BEGIN

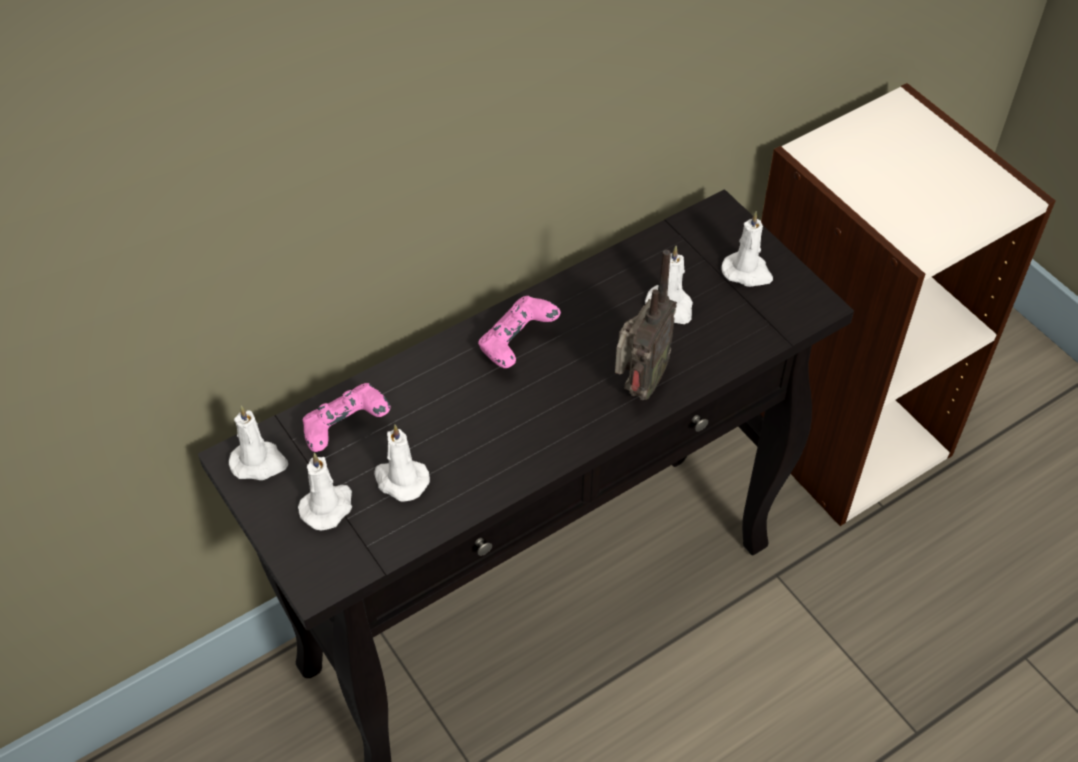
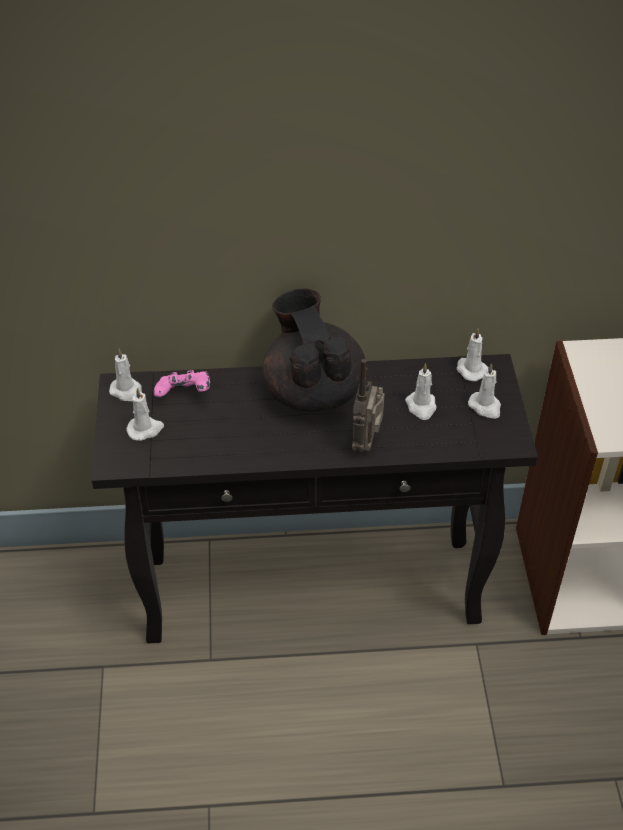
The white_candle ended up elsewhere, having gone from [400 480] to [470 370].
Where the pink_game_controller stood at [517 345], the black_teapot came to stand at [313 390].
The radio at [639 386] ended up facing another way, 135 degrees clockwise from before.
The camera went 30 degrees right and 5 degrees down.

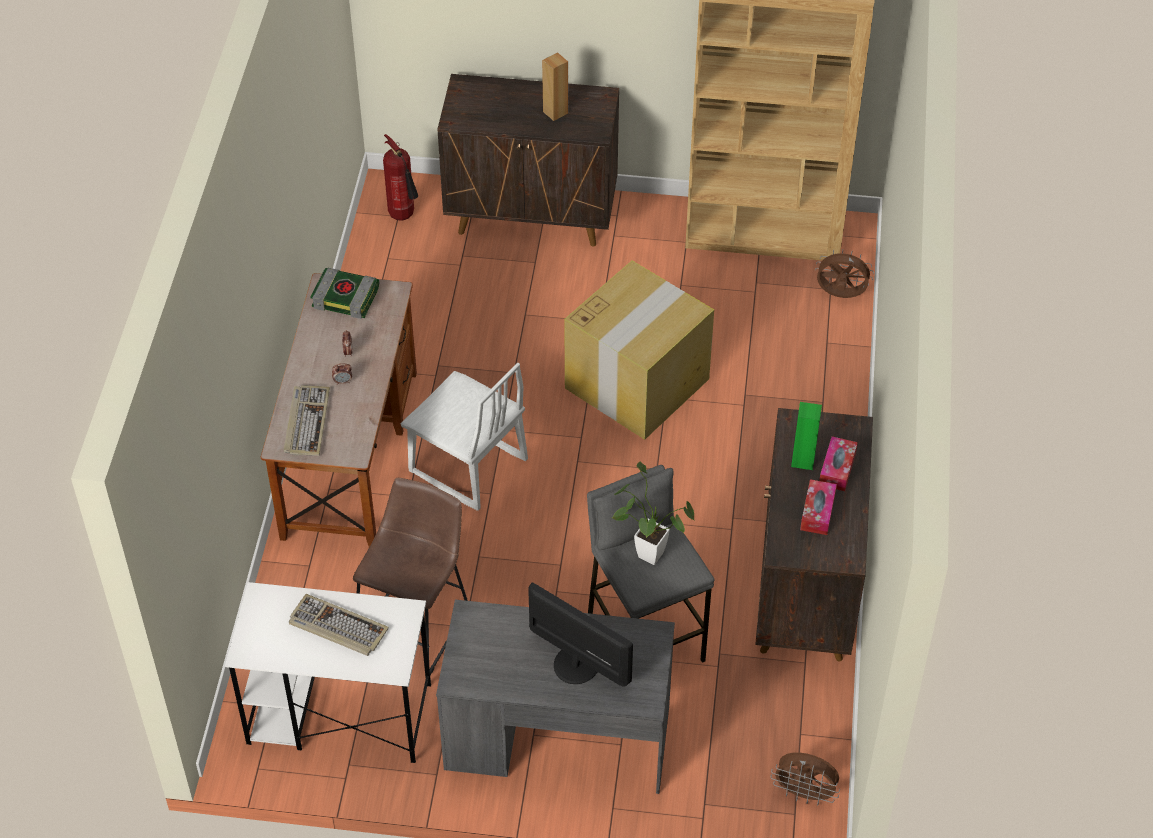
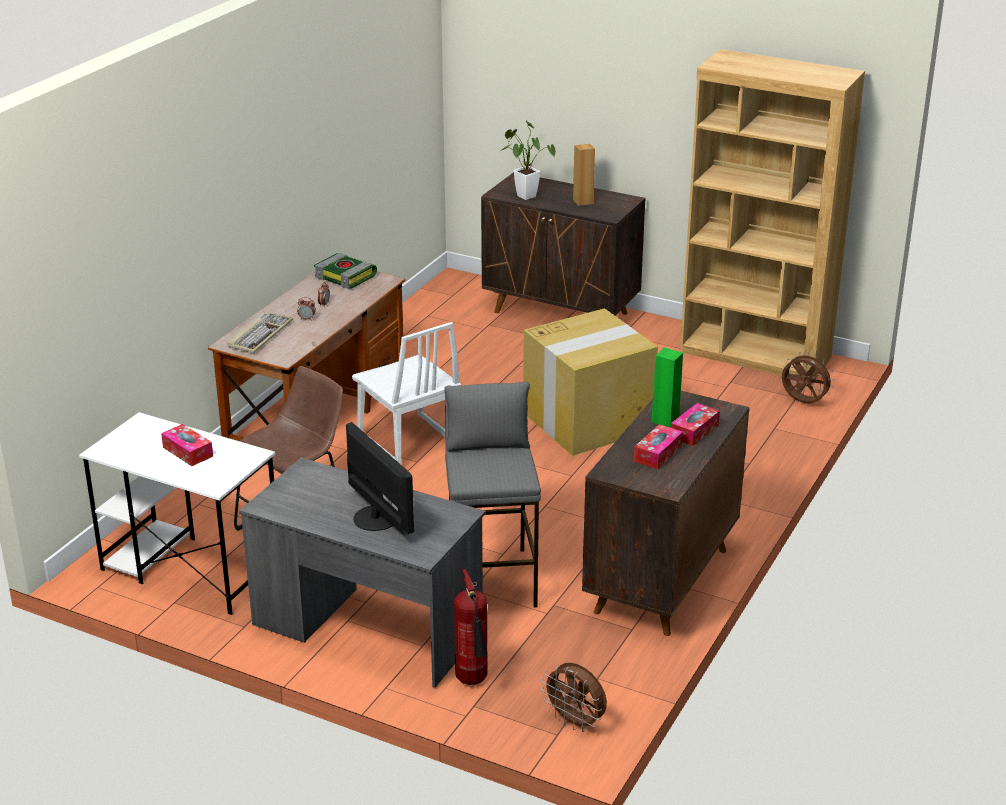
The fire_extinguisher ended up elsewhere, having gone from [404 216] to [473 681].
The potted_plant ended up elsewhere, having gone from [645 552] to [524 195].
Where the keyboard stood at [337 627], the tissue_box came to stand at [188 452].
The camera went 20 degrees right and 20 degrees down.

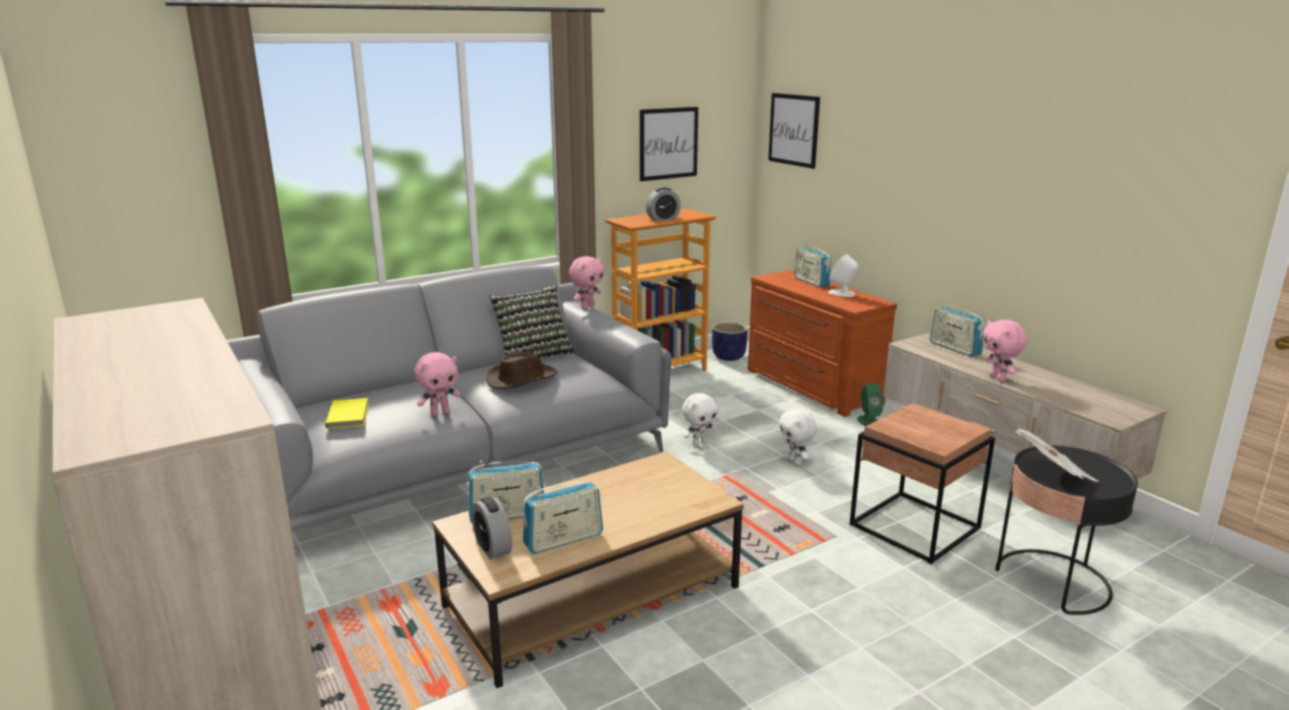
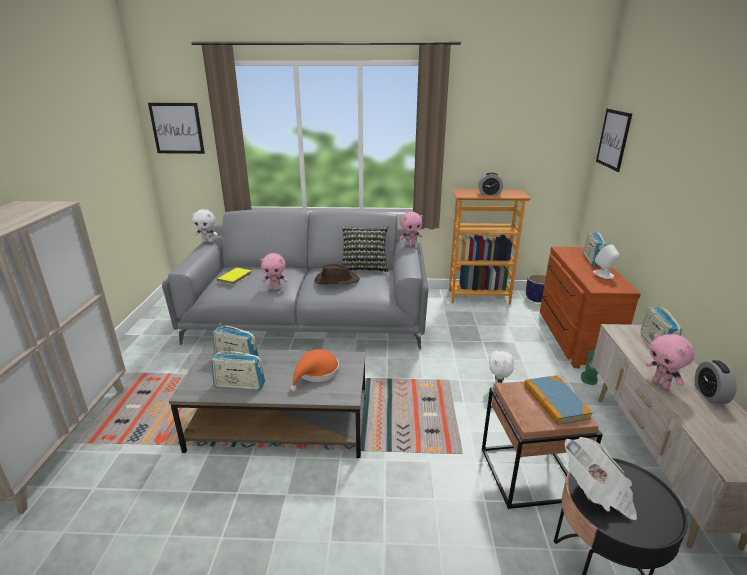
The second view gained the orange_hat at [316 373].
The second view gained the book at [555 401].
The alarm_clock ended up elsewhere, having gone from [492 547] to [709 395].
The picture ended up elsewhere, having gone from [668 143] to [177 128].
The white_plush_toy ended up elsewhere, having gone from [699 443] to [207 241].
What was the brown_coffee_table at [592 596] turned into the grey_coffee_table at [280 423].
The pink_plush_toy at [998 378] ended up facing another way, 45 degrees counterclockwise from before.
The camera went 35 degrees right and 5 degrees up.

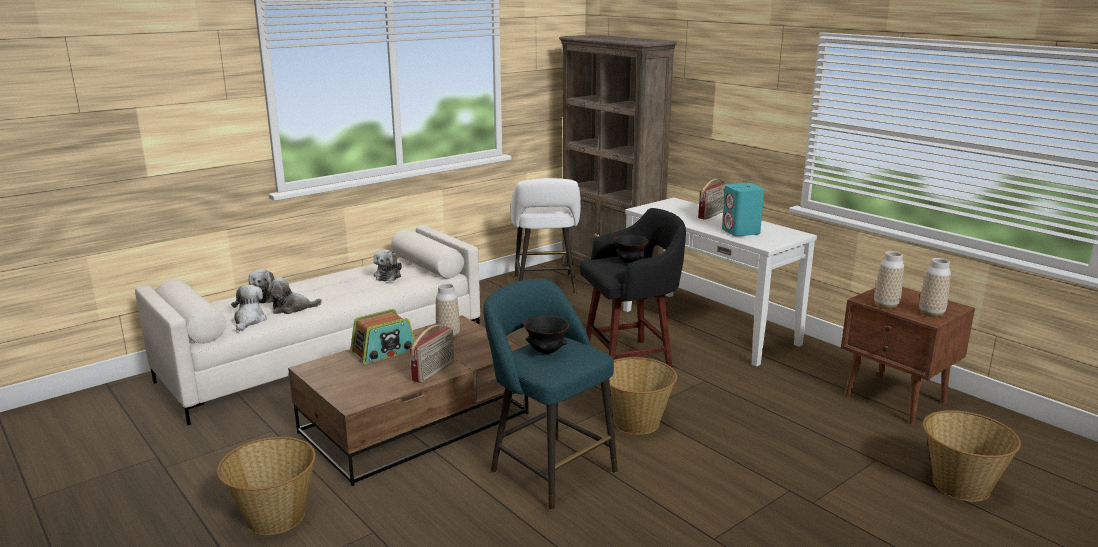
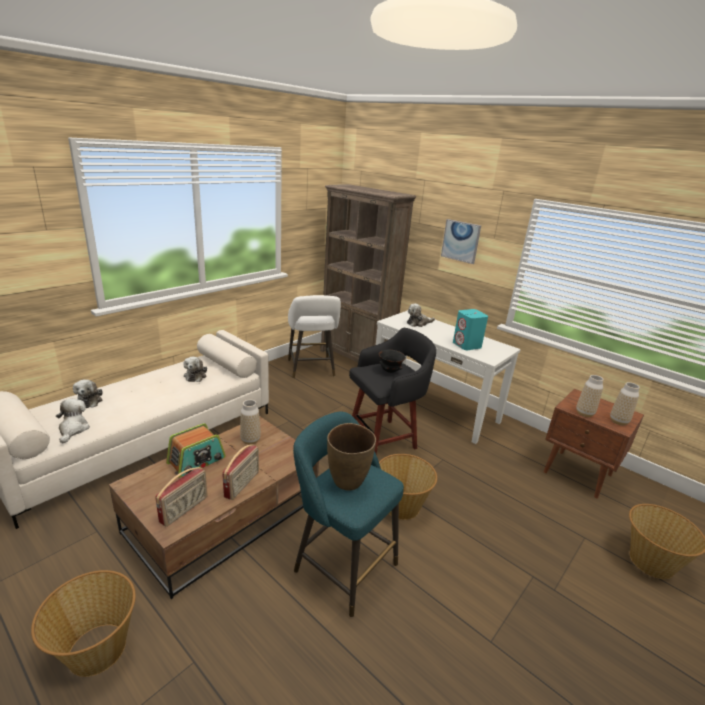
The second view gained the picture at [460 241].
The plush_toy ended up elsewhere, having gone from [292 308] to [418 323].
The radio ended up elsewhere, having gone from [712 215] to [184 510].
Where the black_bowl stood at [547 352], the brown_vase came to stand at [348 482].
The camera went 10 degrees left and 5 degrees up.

END

■ **Brief**
Only the lines from the beginning of the listing up to and including the line with "The radio at" should appear in the reply, copied word for word and free of pictures.

■ **Task answer**
The white_candle ended up elsewhere, having gone from [400 480] to [470 370].
Where the pink_game_controller stood at [517 345], the black_teapot came to stand at [313 390].
The radio at [639 386] ended up facing another way, 135 degrees clockwise from before.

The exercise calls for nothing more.